— begin Exercise data —

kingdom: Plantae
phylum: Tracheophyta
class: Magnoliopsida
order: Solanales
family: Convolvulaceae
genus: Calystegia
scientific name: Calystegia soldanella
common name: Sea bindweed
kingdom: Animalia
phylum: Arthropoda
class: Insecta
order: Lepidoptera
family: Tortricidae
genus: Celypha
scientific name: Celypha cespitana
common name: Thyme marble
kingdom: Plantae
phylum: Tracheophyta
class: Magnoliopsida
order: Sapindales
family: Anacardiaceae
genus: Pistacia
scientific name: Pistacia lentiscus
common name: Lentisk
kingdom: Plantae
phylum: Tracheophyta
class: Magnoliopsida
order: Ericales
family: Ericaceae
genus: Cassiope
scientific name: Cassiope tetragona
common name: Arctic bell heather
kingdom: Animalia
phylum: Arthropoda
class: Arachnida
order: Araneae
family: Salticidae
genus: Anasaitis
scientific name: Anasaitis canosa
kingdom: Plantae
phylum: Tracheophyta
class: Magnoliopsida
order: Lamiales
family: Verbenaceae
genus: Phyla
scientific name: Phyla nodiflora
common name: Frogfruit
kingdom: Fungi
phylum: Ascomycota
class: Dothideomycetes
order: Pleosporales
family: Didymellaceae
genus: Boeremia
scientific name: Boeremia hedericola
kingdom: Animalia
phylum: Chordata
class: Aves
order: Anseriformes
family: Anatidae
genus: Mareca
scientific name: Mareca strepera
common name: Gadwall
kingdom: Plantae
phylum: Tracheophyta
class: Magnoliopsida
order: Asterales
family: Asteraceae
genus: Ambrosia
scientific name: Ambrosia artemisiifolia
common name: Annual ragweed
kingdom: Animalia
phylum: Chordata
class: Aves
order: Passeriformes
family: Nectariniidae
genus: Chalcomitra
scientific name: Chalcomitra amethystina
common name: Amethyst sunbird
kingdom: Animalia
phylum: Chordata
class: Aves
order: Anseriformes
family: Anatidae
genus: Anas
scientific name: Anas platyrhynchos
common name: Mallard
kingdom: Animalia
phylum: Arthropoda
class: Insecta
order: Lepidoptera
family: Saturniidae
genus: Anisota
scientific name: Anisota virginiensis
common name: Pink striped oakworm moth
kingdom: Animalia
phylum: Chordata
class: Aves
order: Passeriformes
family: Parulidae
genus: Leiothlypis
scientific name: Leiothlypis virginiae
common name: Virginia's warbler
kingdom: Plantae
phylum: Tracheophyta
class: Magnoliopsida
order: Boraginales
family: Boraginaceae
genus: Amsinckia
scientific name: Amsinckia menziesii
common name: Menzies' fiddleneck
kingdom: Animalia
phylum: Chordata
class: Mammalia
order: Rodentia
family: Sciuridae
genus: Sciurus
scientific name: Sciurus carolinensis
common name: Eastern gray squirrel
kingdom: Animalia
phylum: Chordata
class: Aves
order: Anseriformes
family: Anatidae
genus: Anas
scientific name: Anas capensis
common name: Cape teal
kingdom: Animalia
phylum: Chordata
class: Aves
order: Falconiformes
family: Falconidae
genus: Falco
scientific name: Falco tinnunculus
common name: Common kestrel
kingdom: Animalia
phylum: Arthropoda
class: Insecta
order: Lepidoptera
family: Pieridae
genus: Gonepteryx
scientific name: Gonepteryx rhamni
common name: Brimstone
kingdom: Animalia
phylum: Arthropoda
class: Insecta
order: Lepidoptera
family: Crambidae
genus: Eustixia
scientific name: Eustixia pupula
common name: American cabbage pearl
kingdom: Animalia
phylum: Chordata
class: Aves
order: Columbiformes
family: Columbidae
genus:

— end Exercise data —

Work to do: Copy the items word for word, from the first line through the line that contains "common name: Annual ragweed", with both ends included.

Completed exercise:
kingdom: Plantae
phylum: Tracheophyta
class: Magnoliopsida
order: Solanales
family: Convolvulaceae
genus: Calystegia
scientific name: Calystegia soldanella
common name: Sea bindweed
kingdom: Animalia
phylum: Arthropoda
class: Insecta
order: Lepidoptera
family: Tortricidae
genus: Celypha
scientific name: Celypha cespitana
common name: Thyme marble
kingdom: Plantae
phylum: Tracheophyta
class: Magnoliopsida
order: Sapindales
family: Anacardiaceae
genus: Pistacia
scientific name: Pistacia lentiscus
common name: Lentisk
kingdom: Plantae
phylum: Tracheophyta
class: Magnoliopsida
order: Ericales
family: Ericaceae
genus: Cassiope
scientific name: Cassiope tetragona
common name: Arctic bell heather
kingdom: Animalia
phylum: Arthropoda
class: Arachnida
order: Araneae
family: Salticidae
genus: Anasaitis
scientific name: Anasaitis canosa
kingdom: Plantae
phylum: Tracheophyta
class: Magnoliopsida
order: Lamiales
family: Verbenaceae
genus: Phyla
scientific name: Phyla nodiflora
common name: Frogfruit
kingdom: Fungi
phylum: Ascomycota
class: Dothideomycetes
order: Pleosporales
family: Didymellaceae
genus: Boeremia
scientific name: Boeremia hedericola
kingdom: Animalia
phylum: Chordata
class: Aves
order: Anseriformes
family: Anatidae
genus: Mareca
scientific name: Mareca strepera
common name: Gadwall
kingdom: Plantae
phylum: Tracheophyta
class: Magnoliopsida
order: Asterales
family: Asteraceae
genus: Ambrosia
scientific name: Ambrosia artemisiifolia
common name: Annual ragweed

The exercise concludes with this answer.